Se met en place une rapide descente aux enfers, remplie de paradoxes narratifs forts : en tant que cadet, Max porte sur ses épaules de collégien le poids de l’aîné de la fratrie, qui est pour lui la valeur sacrée par excellence, au même titre que l’amitié. Il est fiable, et cette même fiabilité le pousse à rompre et trahir le lien qui l’unit au clan qu’il forme avec Tom et Vivian, les dénommés Trois fantastiques. Max est construit autour de dilemmes, qui le conduisent à agir contre ses valeurs, et à faire des choix cornéliens. 

L’histoire se clôt sur une apogée émotionnelle en reprenant l’image connue du fusil de Tchekhov (lorsqu’une arme est visible à l’écran, d’une quelconque manière, elle sera utilisée a posteriori) : on voit un revolver (un jouet) dont Max se sert pour s’amuser avec ses deux compères. Le pistolet est ensuite réinvesti dans une scène de laser game, qui rend la présence de l’objet plus concrète, par la mise en situation qu’implique le jeu ; il est présenté une troisième fois dans une séquence de vengeance concrète qui place en son centre le harcèlement scolaire.

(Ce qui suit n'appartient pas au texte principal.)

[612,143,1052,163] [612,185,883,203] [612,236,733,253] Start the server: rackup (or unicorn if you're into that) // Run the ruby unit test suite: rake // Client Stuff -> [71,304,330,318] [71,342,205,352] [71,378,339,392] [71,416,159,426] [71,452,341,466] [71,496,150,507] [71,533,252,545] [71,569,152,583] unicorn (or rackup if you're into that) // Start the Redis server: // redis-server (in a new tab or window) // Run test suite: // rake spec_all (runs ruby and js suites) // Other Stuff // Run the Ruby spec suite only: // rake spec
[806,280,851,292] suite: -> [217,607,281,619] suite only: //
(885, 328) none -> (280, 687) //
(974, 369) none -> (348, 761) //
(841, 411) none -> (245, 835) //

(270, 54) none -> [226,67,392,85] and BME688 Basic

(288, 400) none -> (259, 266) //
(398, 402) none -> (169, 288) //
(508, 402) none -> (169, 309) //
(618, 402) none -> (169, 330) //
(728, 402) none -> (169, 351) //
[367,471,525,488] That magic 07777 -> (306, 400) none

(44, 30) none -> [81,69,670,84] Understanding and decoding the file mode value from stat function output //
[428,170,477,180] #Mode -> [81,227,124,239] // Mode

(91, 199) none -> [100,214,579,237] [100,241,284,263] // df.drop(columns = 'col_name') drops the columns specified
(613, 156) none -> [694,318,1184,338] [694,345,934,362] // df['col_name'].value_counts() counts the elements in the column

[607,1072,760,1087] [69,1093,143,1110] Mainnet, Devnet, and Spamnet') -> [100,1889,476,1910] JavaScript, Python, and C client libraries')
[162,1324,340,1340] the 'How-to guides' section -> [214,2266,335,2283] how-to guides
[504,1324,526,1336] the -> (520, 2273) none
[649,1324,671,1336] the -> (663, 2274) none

La connotation subtile attribuée à l’objet embrasse le procédé de gradation de l’intrigue qui aboutit, tout en crescendo, à un paroxysme, proposant par là une lecture du film comme une chanson triste : l’arme devient, au fur et à mesure de son utilisation, sérieuse, et traduit le basculement du temps de la candeur vers l’âpre réalité des adultes, contradictoire, faite de choix difficiles qui atteignent les enfants. A leur tour, et par effet de ricochets, ils doivent agir de manière bien plus grave que ce à quoi leur statut les disposait au départ.

De Michaël Dichter / Avec Diego Murgia, Emmanuelle Bercot, Raphaël Quenard / France / 1h35 / Sortie le 15 mai 2024.